What Diet? New Yorkers Digest Menu Calorie Counts

This week may mark the end of diet denial for many New Yorkers. On Monday the city's health department began issuing citations to chain restaurants that haven't complied with a new law requiring them to post calorie counts on their menus. Officials are hoping that putting the hard numbers front and center will inspire healthier dining choices and slow a growing epidemic of obesity. Of course, most people already know that a cheeseburger isn't exactly weight-loss food, but prior to the new rule it was a lot easier not to face up to how many calories were in your favorite fast-food lunch. And not everyone is dedicated enough to hunt down the nutrition information on the corporate restaurant Web sites.

Now the calorie numbers are right there next to the price of each item, in the same size type. And some of those numbers are less than appetizing. For example, a large cookie (Triple Chocolate Chunk) at Starbucks can cost you 610 calories—that's more than the 540 calories in a Big Mac. Starbucks began posting calorie counts in their pastry cases weeks before the health department officials hit the streets to issue citations. In some stores the effect on customers was immediate. Many women were literally stepping back from the glass as they read the labels. "Oh man, I never would have guessed it was that much," said Saby Rodriquez of Brooklyn of the cookie calorie counts. "It definitely discourages me from buying." Indeed, the cookie and cheesecake calorie counts made a chocolate croissant look like chaste diet food, at a mere 261 calories. But even with the evidence of diet disaster right there in front of them, some of the men waiting in line didn't even see the calories on the food labels or weren't fazed if they did. "I noticed," said Peter Bless, "but it didn't register. And besides, it's Saturday. Who wants to count calories?" New York's restaurant association certainly hopes most people adopt Bless's attitude but says it plans to continue its challenge to the rule in court.

Meanwhile, gourmet diners may not be facing calorie counts on those pricey menus, but that doesn't mean the numbers are any less scary. A recent New York magazine analysis put a meal at Per Se, one of the best-reviewed restaurants in the city, at 2,416 calories—an entire day's allotment for a healthy adult. Of course, that was a nine-course extravaganza plus two glasses of wine and rolls, not just a fast-food sandwich, frothy coffee drink and pastry, which can land you about the same number of calories if you choose recklessly.

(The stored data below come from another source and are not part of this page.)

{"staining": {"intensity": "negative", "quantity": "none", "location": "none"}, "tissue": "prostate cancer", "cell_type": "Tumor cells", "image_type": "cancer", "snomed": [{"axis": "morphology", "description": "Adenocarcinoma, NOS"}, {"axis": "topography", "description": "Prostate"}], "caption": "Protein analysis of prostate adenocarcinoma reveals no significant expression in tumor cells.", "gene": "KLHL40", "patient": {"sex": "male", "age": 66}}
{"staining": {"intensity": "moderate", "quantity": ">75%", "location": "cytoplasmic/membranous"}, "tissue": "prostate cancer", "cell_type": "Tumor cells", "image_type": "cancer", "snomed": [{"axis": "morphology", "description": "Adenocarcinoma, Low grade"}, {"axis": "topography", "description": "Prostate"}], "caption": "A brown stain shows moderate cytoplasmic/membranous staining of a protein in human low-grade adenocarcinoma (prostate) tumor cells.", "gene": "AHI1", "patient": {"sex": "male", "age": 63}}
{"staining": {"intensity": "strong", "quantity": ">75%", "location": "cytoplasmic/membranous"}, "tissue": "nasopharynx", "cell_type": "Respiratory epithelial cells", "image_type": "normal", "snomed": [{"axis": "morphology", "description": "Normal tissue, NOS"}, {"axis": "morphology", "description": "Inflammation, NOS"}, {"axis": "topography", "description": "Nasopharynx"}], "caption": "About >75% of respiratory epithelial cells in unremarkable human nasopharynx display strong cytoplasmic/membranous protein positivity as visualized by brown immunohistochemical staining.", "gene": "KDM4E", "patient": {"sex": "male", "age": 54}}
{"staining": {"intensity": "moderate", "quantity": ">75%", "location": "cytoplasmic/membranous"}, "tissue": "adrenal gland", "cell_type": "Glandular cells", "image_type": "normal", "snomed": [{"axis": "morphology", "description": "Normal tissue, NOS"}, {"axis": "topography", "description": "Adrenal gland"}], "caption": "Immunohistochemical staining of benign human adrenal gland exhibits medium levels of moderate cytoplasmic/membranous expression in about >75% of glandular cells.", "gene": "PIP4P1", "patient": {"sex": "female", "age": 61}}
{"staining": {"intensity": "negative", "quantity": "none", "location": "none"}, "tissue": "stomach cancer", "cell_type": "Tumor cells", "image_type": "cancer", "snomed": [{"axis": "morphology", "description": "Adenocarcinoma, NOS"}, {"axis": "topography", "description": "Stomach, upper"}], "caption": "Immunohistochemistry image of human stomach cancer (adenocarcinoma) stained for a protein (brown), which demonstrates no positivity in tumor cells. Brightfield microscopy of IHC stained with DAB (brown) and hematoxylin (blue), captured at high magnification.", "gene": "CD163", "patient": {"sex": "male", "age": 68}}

Should New York City's experiment with caloric deterrents help trim Big Apple waistlines, other cities may adopt similar laws. New York is a bit of a pioneer on the health front: it is also the only city to force restaurants to phase out their use of artery-clogging artificial trans fats. Only time, and the bathroom scale, will tell if these measures make citizens healthier or just take the fun out of Fun City.